## TASK REQUIREMENTS
(a) Answer these questions using the post about Zionism:
(i) Who, according to the post, put the comparison with apartheid South Africa squarely on the table?
(ii) Which war does the writer recall as the only previous time that comes close to the current moment?
(iii) In which two places does the post say Israel's unilateralism has failed?
(b) Transcribe the passage of the post about Zionism that starts at "Wednesday, January 24, 2007" and runs through "come into being.".
(c) Write the next part of the post about Zionism, starting after its final sentence.

## PROVIDED TEXT
- Opening Delimiter -

Wednesday, January 24, 2007

The End of Zionism?

Now that Carter has put the comparison with apartheid South Africa squarely on the table, it might be time to ask whether Zionism might soon go the way of South African political racism. There are some signs in the current constellation of factors that suggest this might actually happen. In particular, if we look at 1) the current geopolitical environment in the Middle East, 2) Israel's ongoing and apparently irresolvable political crisis, and 3) the increasing exhaustion of the political myths that underlie the country's civil society, we see the possibility of a coming conjuncture in which Israelis themselves, like their white South African predecessors, might simply decide that enough is enough and it is time to allow a more just society to come into being.

The current geopolitical environment is the most unfavorable for Israel as it has been at any time in my conscious lifetime, due in large part to the spectacular failure of the Bush-Likud/Kadima alliance's attempt to remake the Middle East. The only previous time that I can recall that even comes close to the current moment are the dark days of the Yom Kippur War, when for a brief instant it appeared that the Egyptian-Syrian offensive might actually threaten the territory of Israel proper. Today, however, after the US conveniently removed the Iraqi bulwark to Iranian expansion into the Arab world and Israel's unilateralism has failed in both Lebanon and Gaza, Israel is facing a local geopolitical environment in which its sworn enemies not only enjoy momentum but also have little reason to wish to compromise with the Zionist state.

- Closing Delimiter -

Saved entries
- Opening Delimiter -

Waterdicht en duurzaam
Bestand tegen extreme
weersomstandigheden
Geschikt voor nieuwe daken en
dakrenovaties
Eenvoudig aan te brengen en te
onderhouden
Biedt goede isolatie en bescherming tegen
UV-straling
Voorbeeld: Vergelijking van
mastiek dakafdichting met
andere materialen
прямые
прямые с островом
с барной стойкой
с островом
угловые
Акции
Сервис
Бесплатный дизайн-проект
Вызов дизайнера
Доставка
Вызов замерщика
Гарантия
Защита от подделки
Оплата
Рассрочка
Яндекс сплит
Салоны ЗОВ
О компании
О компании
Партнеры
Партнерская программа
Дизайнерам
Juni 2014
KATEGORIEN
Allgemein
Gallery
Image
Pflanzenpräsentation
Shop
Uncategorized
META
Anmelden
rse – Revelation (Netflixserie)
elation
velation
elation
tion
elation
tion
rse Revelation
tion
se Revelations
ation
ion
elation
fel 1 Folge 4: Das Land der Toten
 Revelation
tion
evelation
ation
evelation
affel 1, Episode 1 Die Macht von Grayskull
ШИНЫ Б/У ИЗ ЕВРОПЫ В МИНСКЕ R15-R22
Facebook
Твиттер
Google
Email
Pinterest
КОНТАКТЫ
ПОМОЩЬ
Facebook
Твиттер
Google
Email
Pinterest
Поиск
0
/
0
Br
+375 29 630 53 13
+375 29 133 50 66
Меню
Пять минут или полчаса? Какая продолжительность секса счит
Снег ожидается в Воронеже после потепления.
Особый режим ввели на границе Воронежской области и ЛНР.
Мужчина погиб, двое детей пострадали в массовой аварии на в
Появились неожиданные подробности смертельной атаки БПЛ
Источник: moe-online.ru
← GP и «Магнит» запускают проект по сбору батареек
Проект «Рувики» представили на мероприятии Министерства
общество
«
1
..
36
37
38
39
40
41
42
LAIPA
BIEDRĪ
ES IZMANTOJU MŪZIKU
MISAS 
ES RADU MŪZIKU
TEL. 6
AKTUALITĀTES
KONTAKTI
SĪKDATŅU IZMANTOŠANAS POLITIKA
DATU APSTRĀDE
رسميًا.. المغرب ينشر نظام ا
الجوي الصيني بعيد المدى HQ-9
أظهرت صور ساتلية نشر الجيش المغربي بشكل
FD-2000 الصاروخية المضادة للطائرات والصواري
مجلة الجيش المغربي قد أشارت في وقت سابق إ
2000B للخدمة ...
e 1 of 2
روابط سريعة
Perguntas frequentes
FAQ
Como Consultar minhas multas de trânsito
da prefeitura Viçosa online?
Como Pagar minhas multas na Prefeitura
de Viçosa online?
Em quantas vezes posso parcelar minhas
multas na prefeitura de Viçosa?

- Closing Delimiter -

## ACTIVITY ANSWERS
(a)
(i) Carter
(ii) The Yom Kippur War
(iii) Lebanon and Gaza

(b)
Wednesday, January 24, 2007

The End of Zionism?

Now that Carter has put the comparison with apartheid South Africa squarely on the table, it might be time to ask whether Zionism might soon go the way of South African political racism. There are some signs in the current constellation of factors that suggest this might actually happen. In particular, if we look at 1) the current geopolitical environment in the Middle East, 2) Israel's ongoing and apparently irresolvable political crisis, and 3) the increasing exhaustion of the political myths that underlie the country's civil society, we see the possibility of a coming conjuncture in which Israelis themselves, like their white South African predecessors, might simply decide that enough is enough and it is time to allow a more just society to come into being.

(c)
Israeli rhetoric has always claimed the country is surrounded by enemies who wish to drive it into the sea. Today, that rhetoric is not only approaching reality (though the Hashemite kingdom, as always, proves the exception to the general rule), but those enemies -- Hezbollah, Hamas, and their Iranian sponsors -- for the first time might actually be nearing the military capacity necessary to bring the goal within reach.

At this very moment, Israel's political system is nearing collapse. Prime Minister Ehud Olmert enjoys almost no popularity (a recent poll has him at about fourteen percent favorable), but the virtual collapse of both Labour and Likud has put his government "into an unusually solid position." Even as high-ranking former officials openly call for the government's resignation, a Kadima policy-maker can state:

There is no crisis. A crisis is when the government is about to fall.

With the (ceremonial) president indicted for rape and all the political parties discredited, it is fair to say Israel's political system is in crisis.

Finally, there is a growing recognition inside Israel itself that the country's self-image, as the innocent victim of Arab perfidy, is seriously at odds with the facts. Our blogroll attests to the increasing number of Israel civil organizations that have come to question Israeli's role in creating and sustaining violent relations with the Palestinians. That questioning extends all the way back to the nation's founding, as Israeli historians unearth ever greater evidence of Zionist war crimes and atrocities during the War for Independence.

Way back in 1985, at the height of Reagan's "constructive engagement" with the apartheid regime, when even the most optimistic of the regime's critics despaired of ever seeing it come to an end, the anthropologist Vincent Crapanzano published Waiting: The Whites of South Africa. The book, sadly, is now out of print and hard to find, but J.M Coetzee's New York Times review gives a good flavor for the text:

The malaise Mr. Crapanzano detects in the soul of white South Africa is the malaise of waiting ; and the keenest pages of his book are given over to its description.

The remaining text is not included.